One of the reasons that Poker is so absorbing is its relation to money. The more that you are willing to lose the money you have, the more willing you are to make huge bluffs and call with weak cards. This fact can make it harder at times to play at the lower stakes games. So what options does a low-stakes player have They need a training site specially geared towards the micros. Enter CardKiller.
The Good Stuff
Card Killer ticks all the basic boxes. There is a good selection of learner beginner videos. If you've never played Texas Hold em before then don't worry; you'll find everything here that you need to get going. The instructors are good teachers, patiently working through beginners' issues. There are even some audio files which is rare for an instructional site, and a nice addition.
But the principal thing we liked about Card Killer was the price tag. It's small stakes prices for small stakes players. There's no sign up fee and the fee is. What that means is you can get access to their entire selection of nearly 200 videos for $10. The videos are good, it'll cost you $10 to see all of them. That's the bottom line. Now, the site is far from perfect - and we will details its shortcomings - but really for $10 it's hard to go wrong.
The Bad Stuff
So, what are the shortcomings? In the first place, the site looks like it was designed circa 1995. Compared to Poker Savvy Plus (which is slick), the site is very amateurish. You can't leave a comment on the videos, you can't leave a rating. The video listing is just one big HTML table.

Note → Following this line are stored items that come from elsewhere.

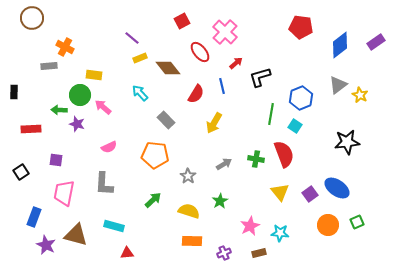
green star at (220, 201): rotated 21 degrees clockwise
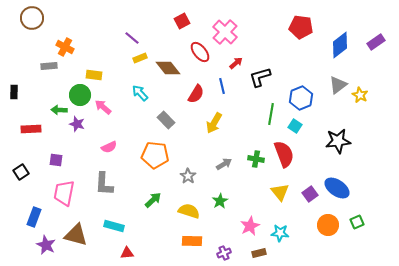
black star at (347, 142): moved 9 px left, 1 px up
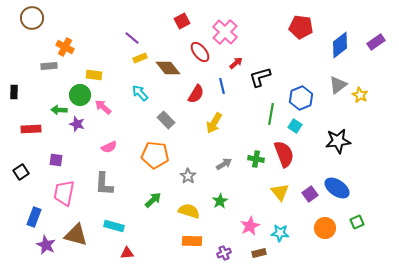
orange circle at (328, 225): moved 3 px left, 3 px down
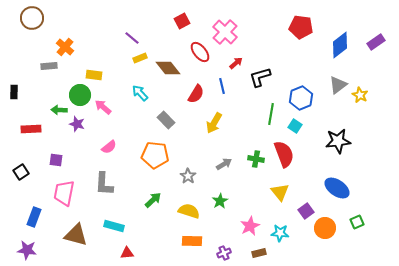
orange cross at (65, 47): rotated 12 degrees clockwise
pink semicircle at (109, 147): rotated 14 degrees counterclockwise
purple square at (310, 194): moved 4 px left, 17 px down
purple star at (46, 245): moved 19 px left, 5 px down; rotated 18 degrees counterclockwise
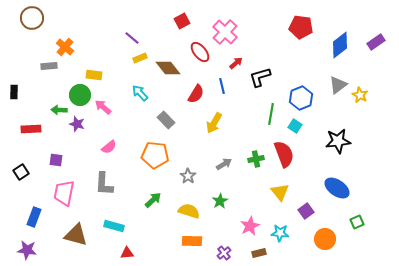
green cross at (256, 159): rotated 21 degrees counterclockwise
orange circle at (325, 228): moved 11 px down
purple cross at (224, 253): rotated 16 degrees counterclockwise
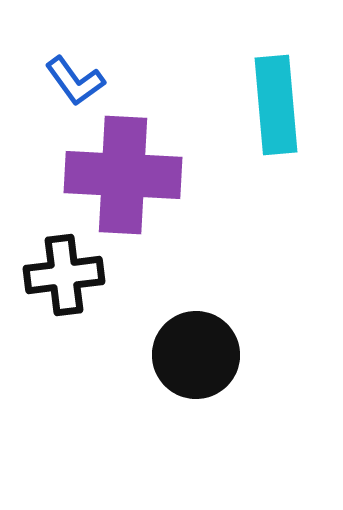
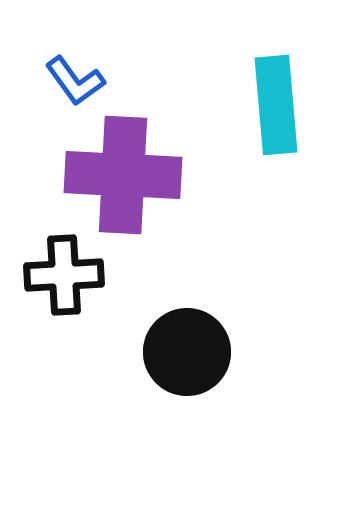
black cross: rotated 4 degrees clockwise
black circle: moved 9 px left, 3 px up
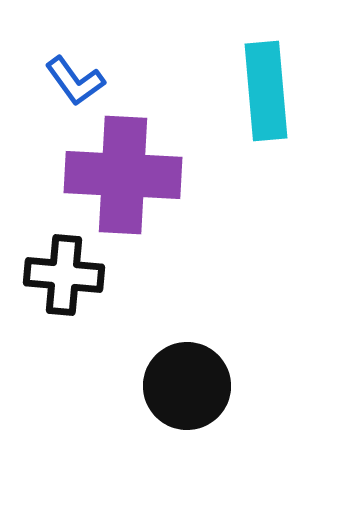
cyan rectangle: moved 10 px left, 14 px up
black cross: rotated 8 degrees clockwise
black circle: moved 34 px down
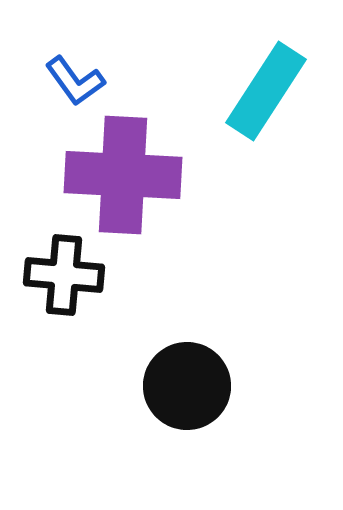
cyan rectangle: rotated 38 degrees clockwise
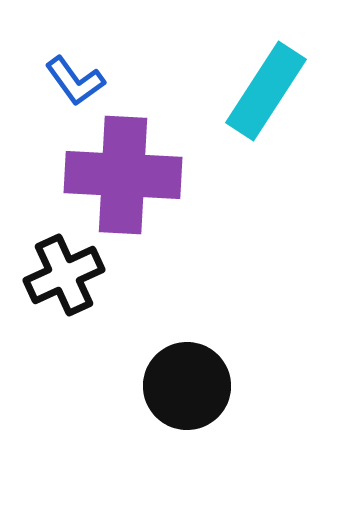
black cross: rotated 30 degrees counterclockwise
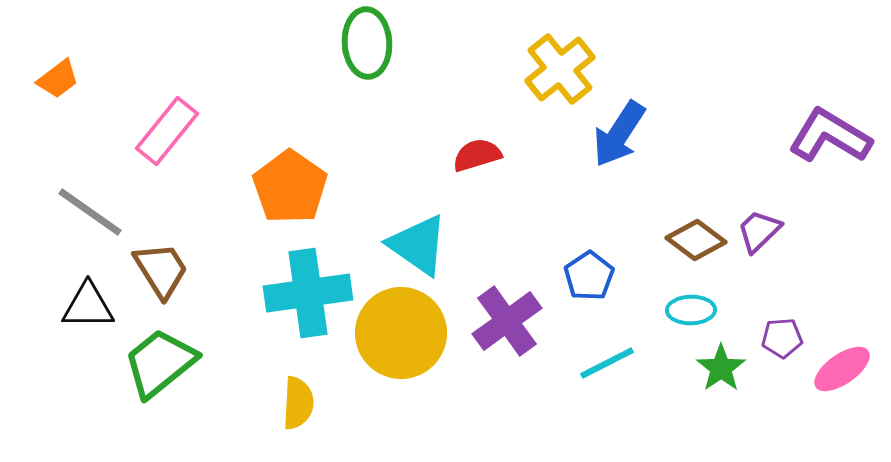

There's no option to download the videos to your hard drive, and you can't download the audio either. This negates one of the main benefits of having audio: the ability to listen to it when you're on the move.
There's no forum. There is a form you can use to get feedback on a hand history, but this is nowhere near as useful as a full-blown forum. In fact, there's a very little sense of a community at all on the site. You feel as if you're in a bit of a vacuum.
So, Card Killer gives off a sense of being a very amateur site, and it does lose points for this. But, you know what - that's OK, because it's aimed squarely at amateur players. While other sites such as Real Poker Training and Poker Savvy Plus may be able to help you turn online pro, Card Killer exists to get you started and get you dominating the micros. This is its job, and it does it well.